====== DATA SHOWN ======
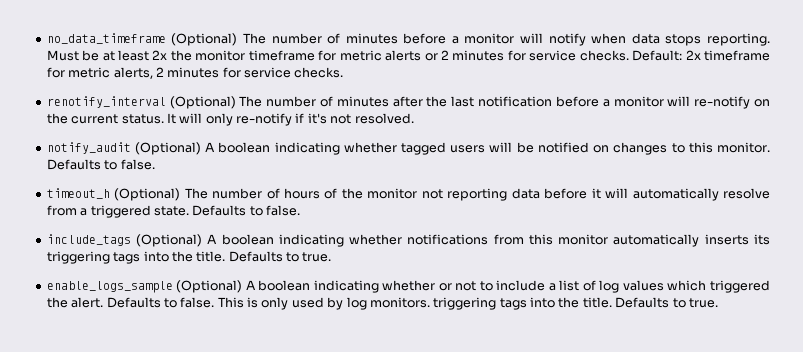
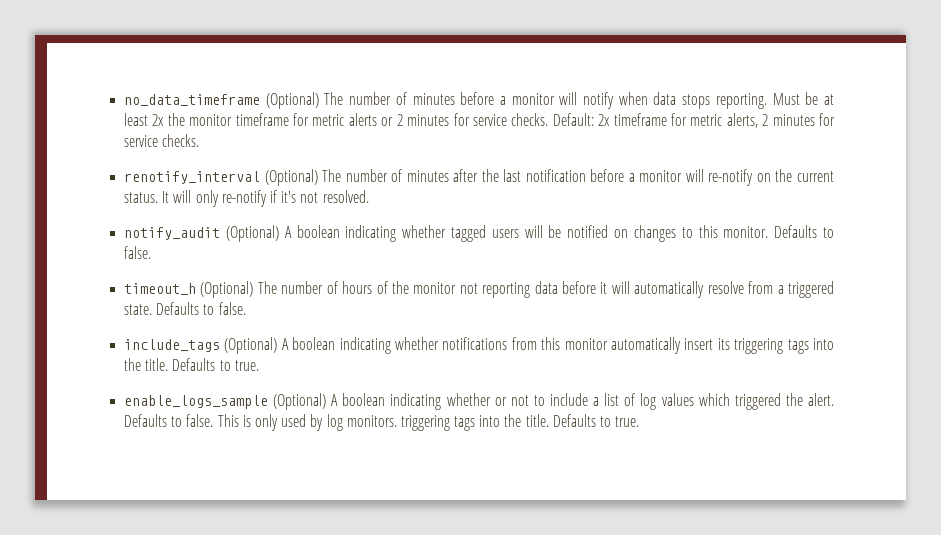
[704,234,749,245] inserts -> [684,338,714,350] insert

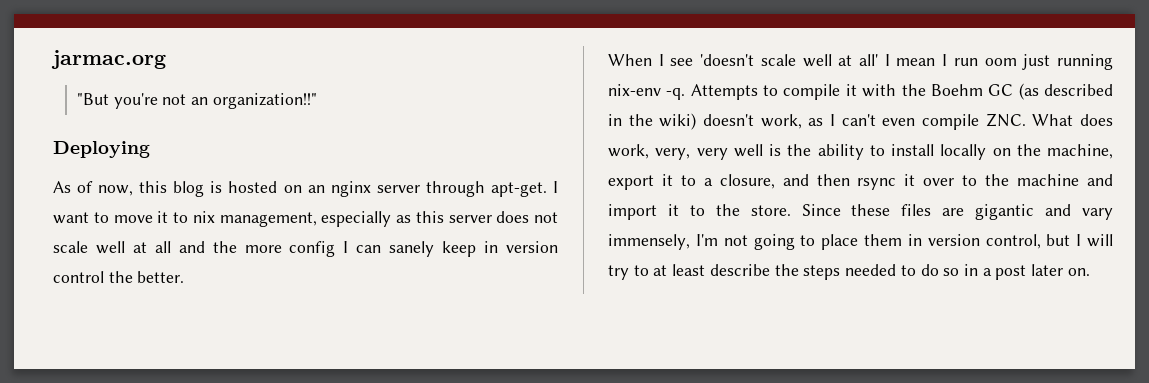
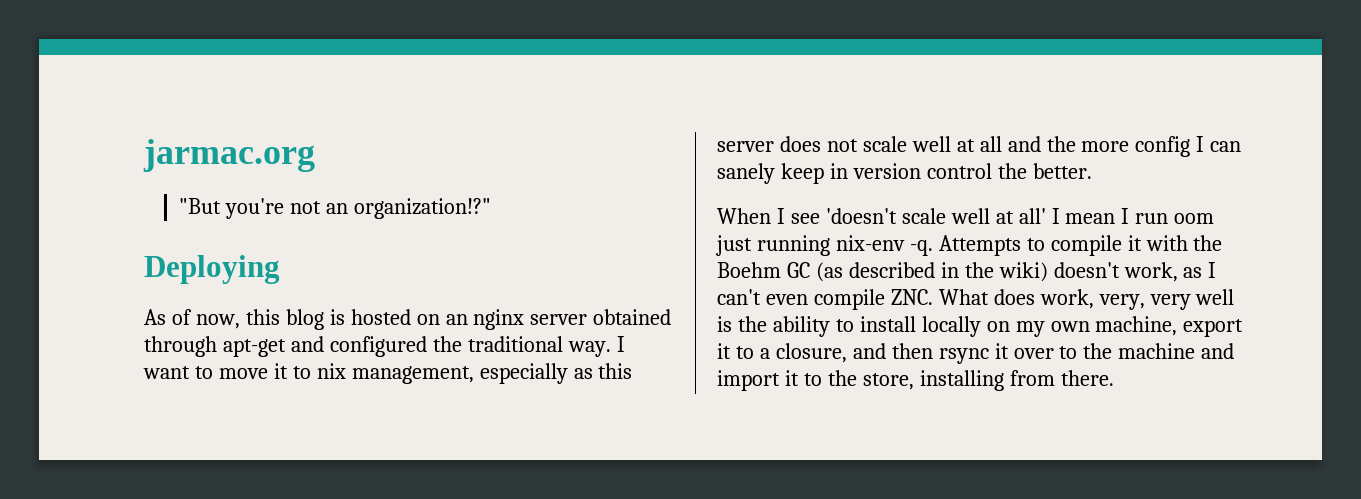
[212,93,317,109] organization!!" -> [354,198,492,219] organization!?"
[425,181,547,197] through apt-get. -> [593,309,672,325] [144,336,611,357] obtained through apt-get and configured the traditional way.
[1016,144,1041,156] the -> [1015,321,1090,337] my own
[750,204,1113,220] [608,234,1113,250] [608,264,1090,280] store. Since these files are gigantic and vary immensely, I'm not going to place them in version control, but I will try to at least describe the steps needed to do so in a post later on. -> [862,370,1114,391] store, installing from there.

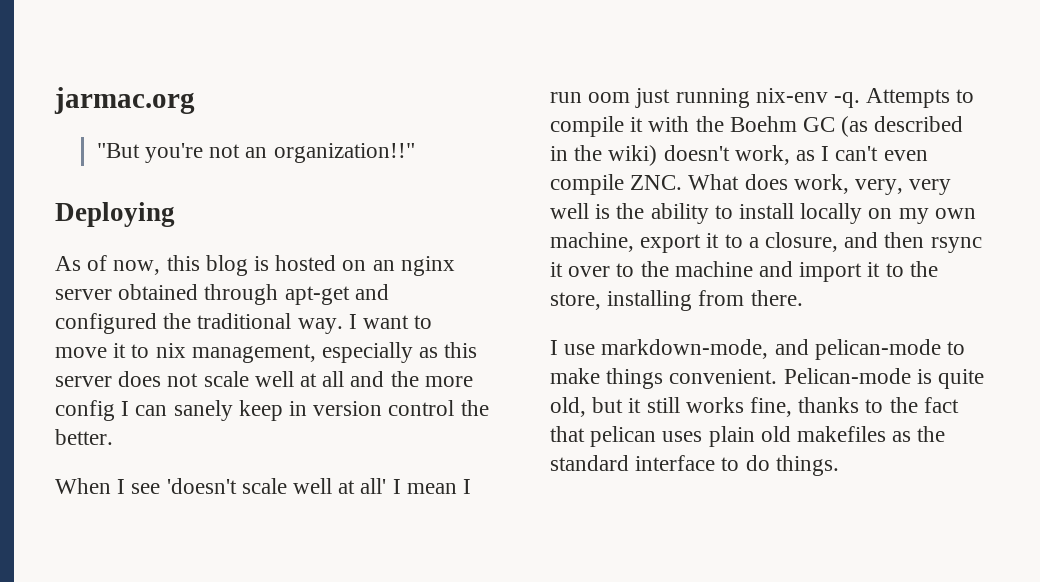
[354,198,492,219] organization!?" -> [273,143,415,163] organization!!"
(1114, 378) none -> [550,339,966,360] [550,368,985,389] [550,397,959,417] [550,426,946,447] [550,455,839,476] // I use markdown-mode, and pelican-mode to make things convenient. Pelican-mode is quite old, but it still works fine, thanks to the fact that pelican uses plain old makefiles as the standard interface to do things.

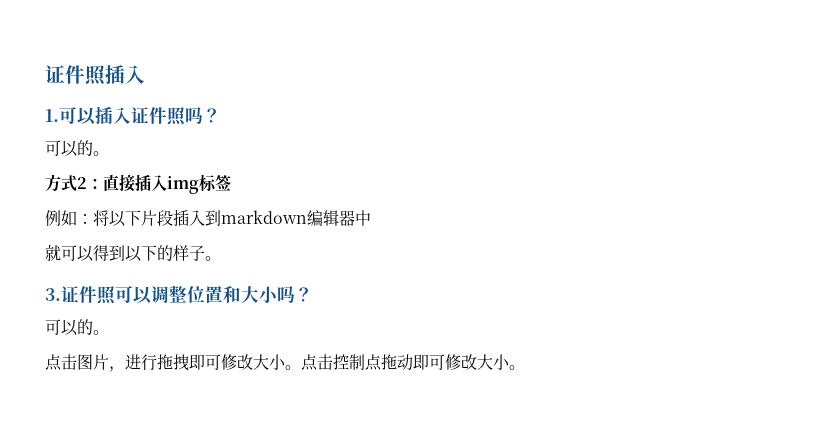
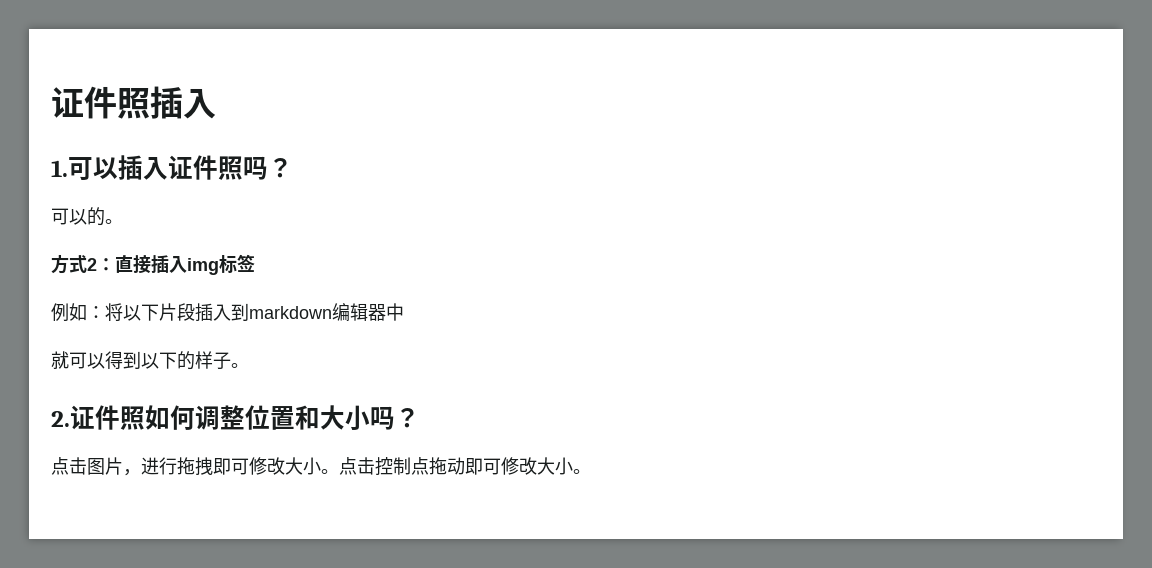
[45,285,152,305] 3.证件照可以 -> [51,405,195,430] 2.证件照如何
[45,319,109,336] // 可以的。 -> (420, 418) none

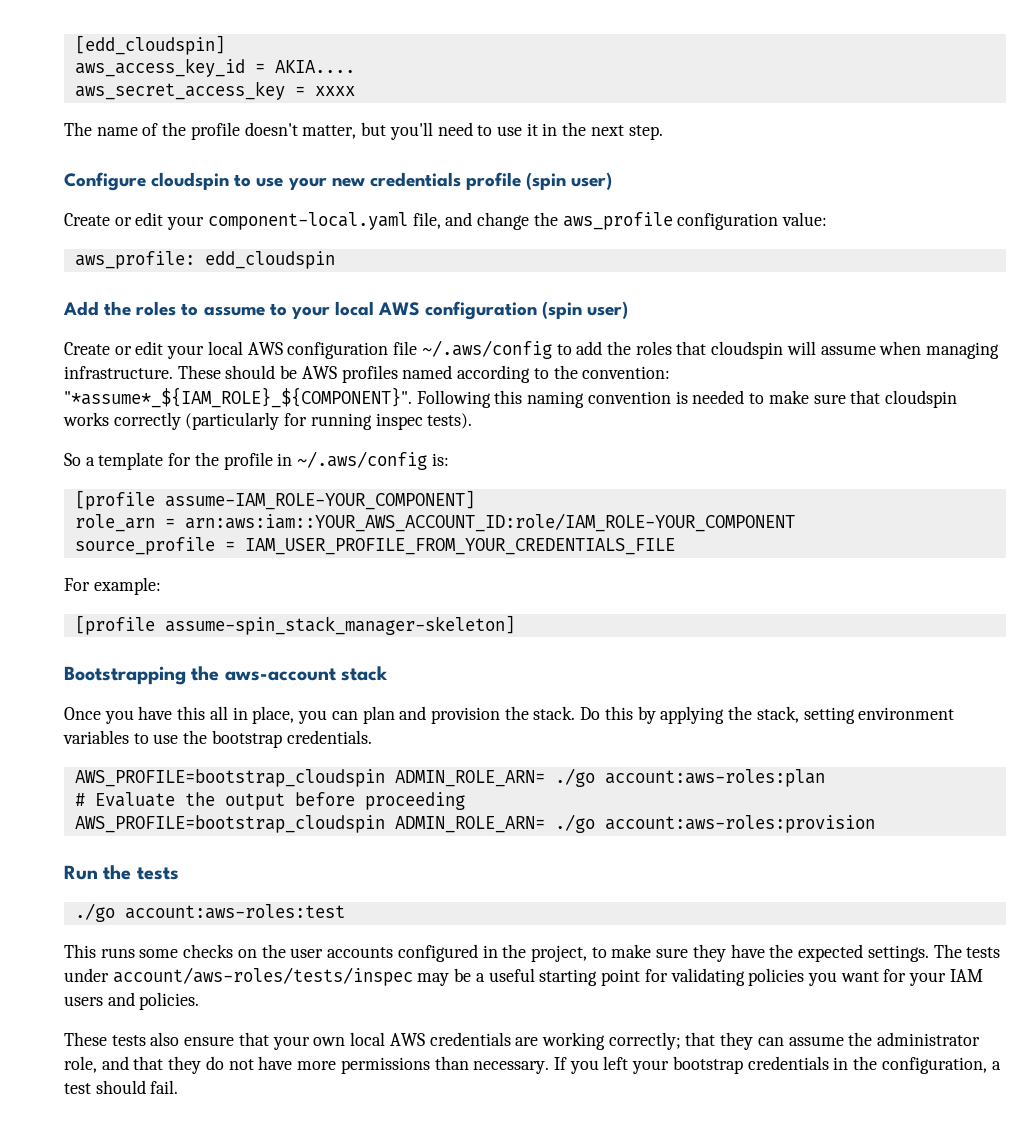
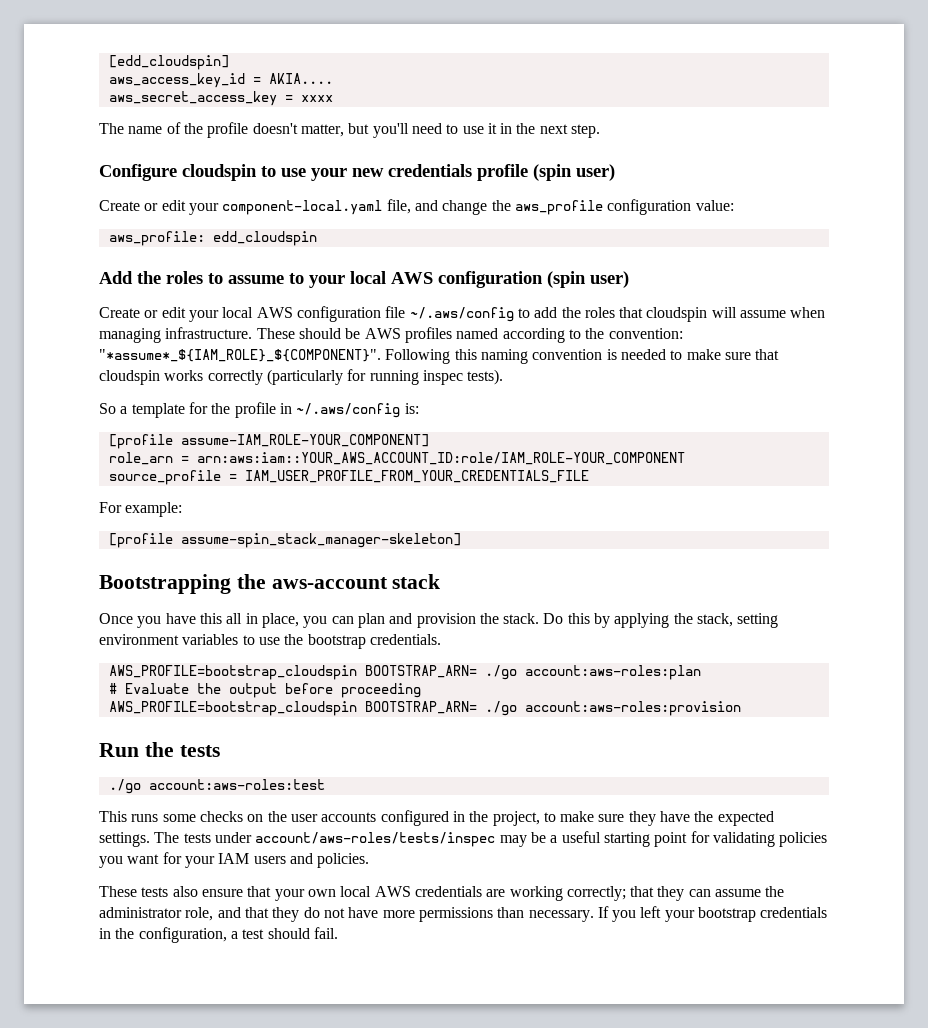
[394,770,545,787] ADMIN_ROLE_ARN= -> [364,665,477,678] BOOTSTRAP_ARN=
[394,816,545,833] ADMIN_ROLE_ARN= -> [364,701,477,714] BOOTSTRAP_ARN=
======
WORK INSTRUCTIONS:
Only the lines from the one containing "[45,285,152,305] 3.证件照可以 ->" through the last line of the data above, both included, belong in the reply, each restated exactly and without pictures.

YOUR RESPONSE:
[45,285,152,305] 3.证件照可以 -> [51,405,195,430] 2.证件照如何
[45,319,109,336] // 可以的。 -> (420, 418) none

[394,770,545,787] ADMIN_ROLE_ARN= -> [364,665,477,678] BOOTSTRAP_ARN=
[394,816,545,833] ADMIN_ROLE_ARN= -> [364,701,477,714] BOOTSTRAP_ARN=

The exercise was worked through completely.